Monday, 29 January 2024: 2:15 PM
318/319 (The Baltimore Convention Center)
Reliable urban flood forecasting is highly demanded in emergency response, risk management and urban planning. We propose a hybrid physical and statistical approach for urban flood forecasting to meet the needs of multi-agencies of response at various temporal and spatial scales. A 12-year (2010-2021) urban flood inventory over China’s mainland is carefully compiled based on the mainstream social media (i.e., Baidu and Sina Weibo) which likely represents our best knowledge of the county-level urban flood history of the study domain. A support vector machine (SVM) method is optimized in reproducing the occurrence of the recorded urban flood events before it is used for event-level forecasting.
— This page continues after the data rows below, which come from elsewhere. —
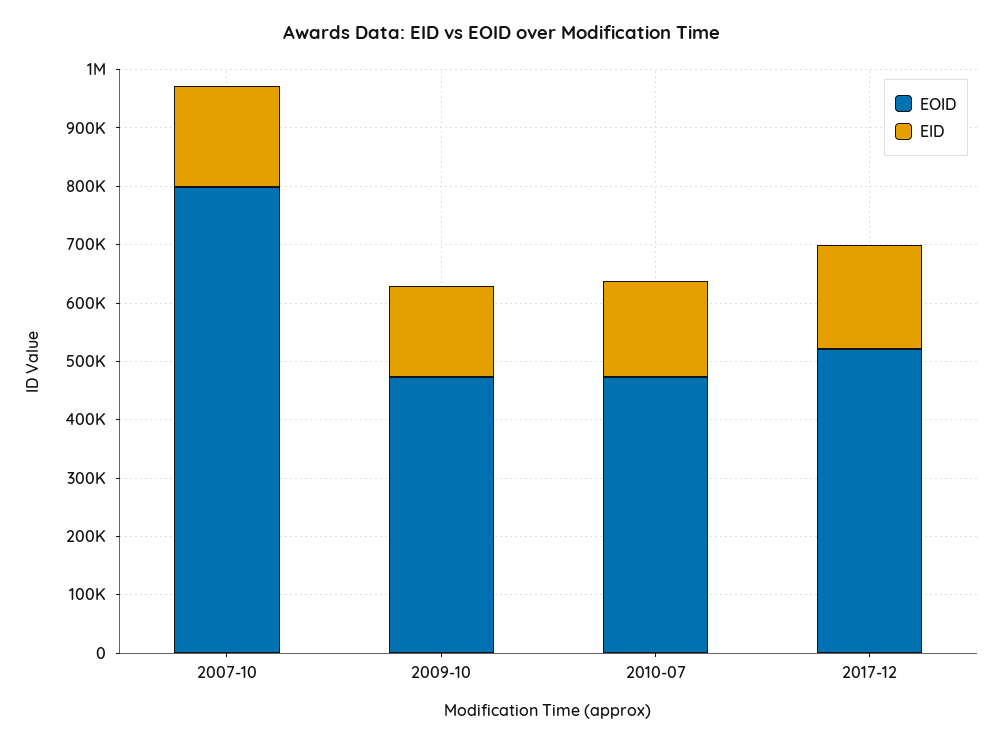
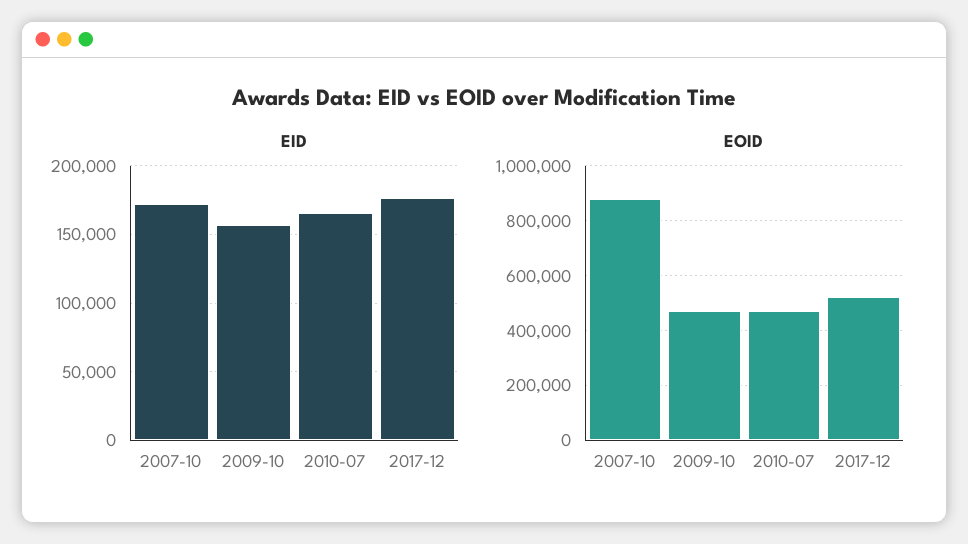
EOID, 2007-10: 800000 -> 875000

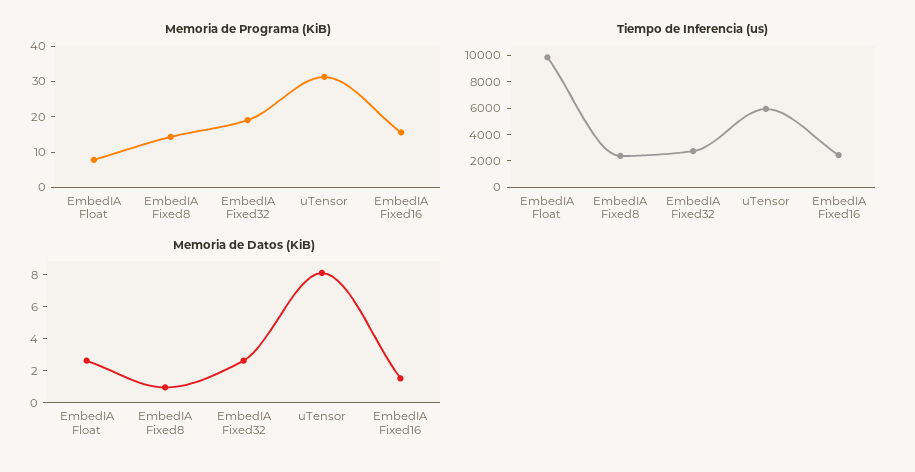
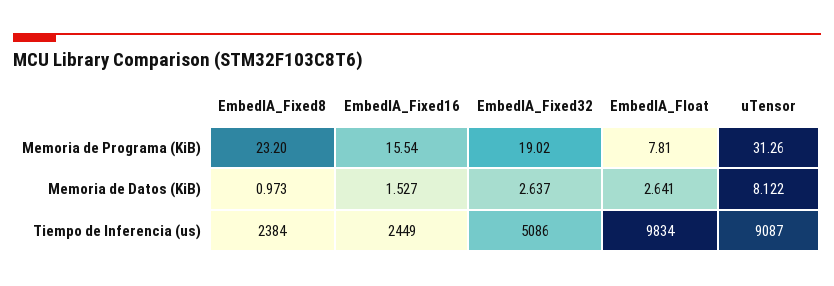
Memoria de Programa (KiB), EmbedIA Fixed8: 15 -> 23.2
Tiempo de Inferencia (us), EmbedIA Fixed32: 3000 -> 5086
Tiempo de Inferencia (us), uTensor: 6000 -> 9087

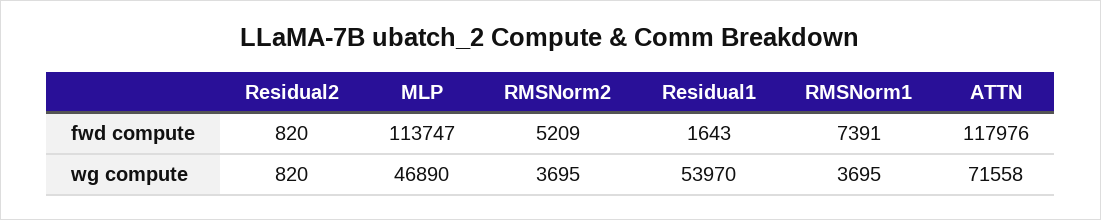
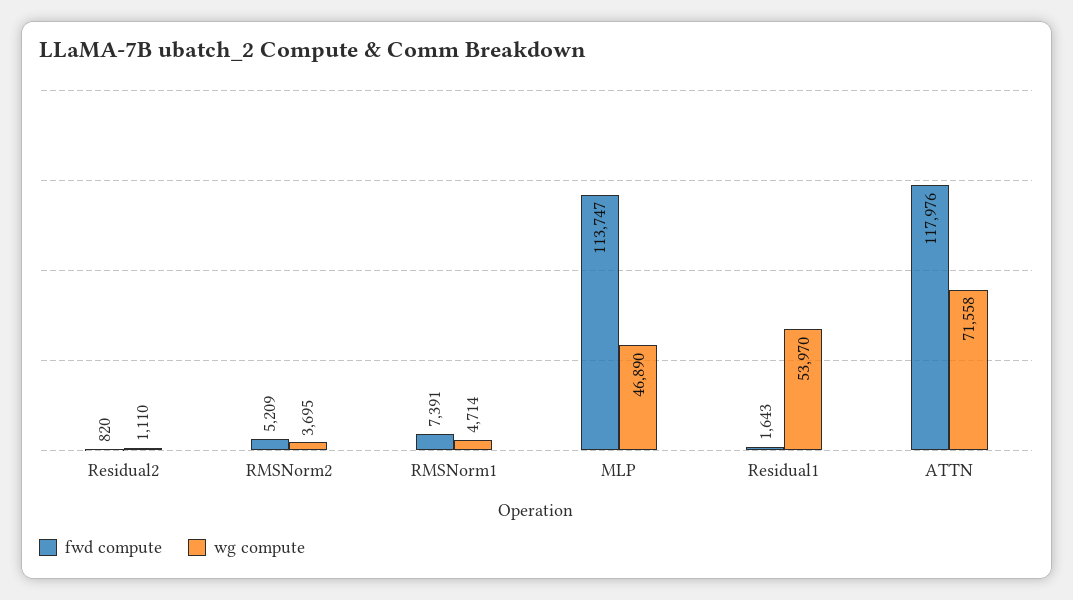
wg compute, Residual2: 820 -> 1110
wg compute, RMSNorm1: 3695 -> 4714

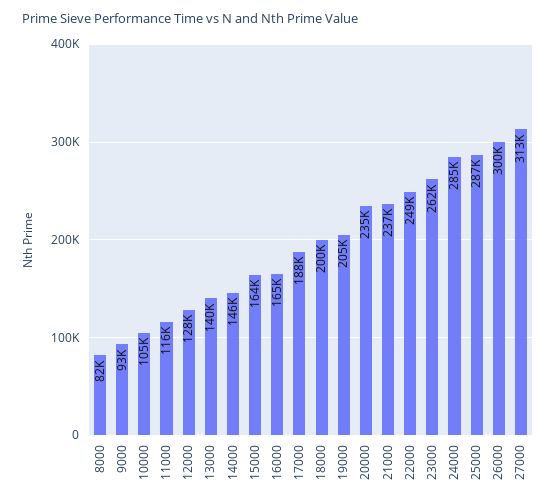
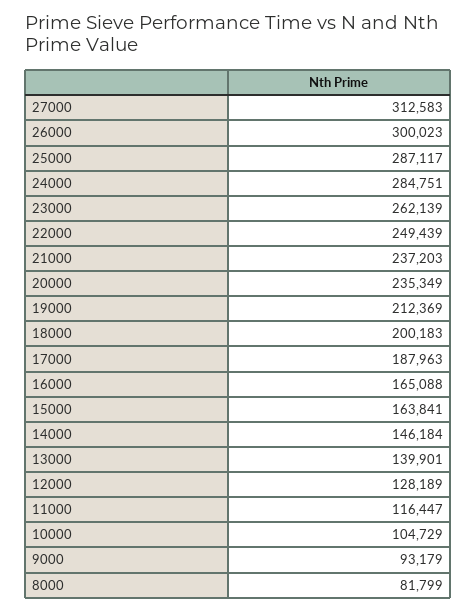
19000: 205000 -> 212369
Furthermore, detailed street-level inundation is numerically simulated by the DRIVE-Urban model which couples river basin-urban hydrological and hydraulic modeling with explicit delineation of the mass-energy interactions between urban drainage system (e.g., pipes and dikes) and river networks (Chen et al., 2022, https://doi.org/10.1029/2021WR031709). Urban flood simulations at multi-scale (from river-basin to street) and multi-spatial resolution (1km-90m-10m/5m) are conducted within the real-time Global to Local (Glocal) Hydrometeorological Solution on Floods (GHS-F) system (Wu et al., 2020, https://doi.org/10.1007/s00376-020-0260-y). GHS-F shows promising capability in predicting both county-level and street-level urban flood. A mean probability of detection (POD) of 0.61 with a false alarm rate (FAR) of 0.29 and a critical success index (CSI) of 0.45 are derived for 685 regions at the county-level, while the DRIVE-Urban model provides a POD of ~70% and a CSI exceeding 0.5 for street-level inundation prediction at multiple cities where the model has been in operational use.